The nature of a critique group is that authors share their work to get feedback. For authors wary of the cost of publishing a book, free content edits can be a considerable advantage over hiring a content editor. Members can point out plot holes, flat characters, and logic leaps for submitted works when a critique group works properly. They might also highlight distracting stylistic choices such as excessive description or clunky dialogue.

3. Read Like a Writer

Critique groups give self-publishing authors practice at reading a variety of manuscripts and dissecting what works and what doesn’t. Equally important, they must dissect the why. Does the dialogue feel clunky? Is a character using language inappropriate to the time and place of the story? Is the page and a half of the backstory boring to read? Practicing reading other writers’ stories for critique can make authors better editors of their works and make them more aware of what does and doesn’t work in stories. In a critique group, a reader isn’t asked if they like or dislike a story but to verbalize issues they see in the story so that the author can make valuable corrections.


1. Unhelpful Feedback

Critique groups often have self-publishing authors from different genres and with different levels of experience in writing. This can mean that the feedback may not be appropriate for a genre.

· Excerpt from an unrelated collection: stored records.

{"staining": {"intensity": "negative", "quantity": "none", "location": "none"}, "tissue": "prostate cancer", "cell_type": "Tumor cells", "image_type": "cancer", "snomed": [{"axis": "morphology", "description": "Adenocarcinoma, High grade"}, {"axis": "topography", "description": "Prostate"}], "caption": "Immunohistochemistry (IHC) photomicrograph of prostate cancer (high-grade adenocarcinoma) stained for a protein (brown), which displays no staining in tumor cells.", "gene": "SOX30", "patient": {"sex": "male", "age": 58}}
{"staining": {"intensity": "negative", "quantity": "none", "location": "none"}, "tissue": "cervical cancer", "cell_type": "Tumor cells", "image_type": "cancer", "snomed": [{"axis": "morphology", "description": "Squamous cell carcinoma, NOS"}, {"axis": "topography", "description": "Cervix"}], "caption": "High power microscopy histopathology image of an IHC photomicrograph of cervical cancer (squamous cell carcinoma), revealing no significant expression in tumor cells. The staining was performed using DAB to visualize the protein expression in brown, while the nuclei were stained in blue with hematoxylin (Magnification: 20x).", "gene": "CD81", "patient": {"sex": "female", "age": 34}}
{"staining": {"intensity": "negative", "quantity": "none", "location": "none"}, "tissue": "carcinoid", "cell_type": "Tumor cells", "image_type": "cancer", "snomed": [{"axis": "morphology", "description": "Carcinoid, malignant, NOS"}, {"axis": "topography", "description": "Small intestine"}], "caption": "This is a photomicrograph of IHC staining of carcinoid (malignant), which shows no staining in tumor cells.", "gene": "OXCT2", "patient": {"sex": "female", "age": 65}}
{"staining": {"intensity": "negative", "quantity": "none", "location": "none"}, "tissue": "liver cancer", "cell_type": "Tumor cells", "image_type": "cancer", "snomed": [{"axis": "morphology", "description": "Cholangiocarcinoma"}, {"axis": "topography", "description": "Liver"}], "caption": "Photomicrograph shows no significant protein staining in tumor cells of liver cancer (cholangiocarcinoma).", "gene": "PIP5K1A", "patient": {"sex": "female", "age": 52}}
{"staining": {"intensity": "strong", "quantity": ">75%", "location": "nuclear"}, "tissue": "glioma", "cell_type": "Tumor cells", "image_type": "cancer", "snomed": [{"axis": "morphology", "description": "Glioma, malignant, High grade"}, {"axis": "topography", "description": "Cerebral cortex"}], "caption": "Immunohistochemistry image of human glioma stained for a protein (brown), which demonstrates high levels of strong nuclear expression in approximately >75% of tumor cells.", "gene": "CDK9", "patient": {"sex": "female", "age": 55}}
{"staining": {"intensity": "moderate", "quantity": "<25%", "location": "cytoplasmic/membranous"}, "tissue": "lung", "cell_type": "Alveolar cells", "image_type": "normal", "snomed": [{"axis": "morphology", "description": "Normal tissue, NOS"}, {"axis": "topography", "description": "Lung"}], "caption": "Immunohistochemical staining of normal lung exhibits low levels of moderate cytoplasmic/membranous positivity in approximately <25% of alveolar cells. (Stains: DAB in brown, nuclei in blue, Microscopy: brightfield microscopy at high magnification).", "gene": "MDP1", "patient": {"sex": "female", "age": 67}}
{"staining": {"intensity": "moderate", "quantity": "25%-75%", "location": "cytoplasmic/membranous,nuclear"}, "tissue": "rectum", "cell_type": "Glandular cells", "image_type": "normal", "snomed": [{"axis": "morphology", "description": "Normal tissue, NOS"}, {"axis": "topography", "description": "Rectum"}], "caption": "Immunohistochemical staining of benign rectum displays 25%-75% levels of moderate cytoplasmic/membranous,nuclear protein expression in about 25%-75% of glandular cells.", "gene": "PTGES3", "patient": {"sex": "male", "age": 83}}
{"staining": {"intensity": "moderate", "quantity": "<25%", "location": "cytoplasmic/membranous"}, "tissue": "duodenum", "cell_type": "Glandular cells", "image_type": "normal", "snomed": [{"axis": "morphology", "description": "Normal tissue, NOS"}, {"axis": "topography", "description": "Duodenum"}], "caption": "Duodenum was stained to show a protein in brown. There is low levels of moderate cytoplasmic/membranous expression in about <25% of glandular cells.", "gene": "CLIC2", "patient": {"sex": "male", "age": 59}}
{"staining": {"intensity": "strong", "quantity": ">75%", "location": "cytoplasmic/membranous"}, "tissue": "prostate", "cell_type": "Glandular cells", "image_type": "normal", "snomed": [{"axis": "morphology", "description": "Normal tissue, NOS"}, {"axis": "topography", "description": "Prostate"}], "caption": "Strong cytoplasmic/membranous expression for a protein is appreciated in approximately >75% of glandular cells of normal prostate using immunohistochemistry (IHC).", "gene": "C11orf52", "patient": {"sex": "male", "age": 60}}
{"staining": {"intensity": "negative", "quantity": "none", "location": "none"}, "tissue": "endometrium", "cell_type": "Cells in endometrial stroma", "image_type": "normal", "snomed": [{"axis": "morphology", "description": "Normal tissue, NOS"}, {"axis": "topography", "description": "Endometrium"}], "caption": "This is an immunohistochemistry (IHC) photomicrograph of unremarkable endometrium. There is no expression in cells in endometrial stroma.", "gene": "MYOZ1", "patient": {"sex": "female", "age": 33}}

Also, fellow authors might suggest corrections based on preferences that aren’t necessary to tell a story successfully. It can be challenging for a beginning self-publishing author to weed out helpful and unhelpful critiques.

2. Time

Critique groups are built on the principle that everyone in the group gives and takes equally. This means that the self-publishing author is getting feedback on their story but also giving feedback on many other stories. For some authors, this can detract time and energy from their writing.

3. Criticism

While self-publishing authors join critique groups to get feedback on their writing, they may not be where they can healthily take that feedback. Sometimes, critique group members can be unkind with their input, and at other times, self-publishing authors may not be ready to hear that the story they have put so much of their time, heart, and soul into doesn’t make for a good reading experience. While this feedback can be taken and used to improve a story, it sometimes derails and discourages the author.

Critique groups can be a massive benefit to some authors but not everyone. However, a critique group well suited to a self-publishing author’s needs can be the difference between a good book and a great book.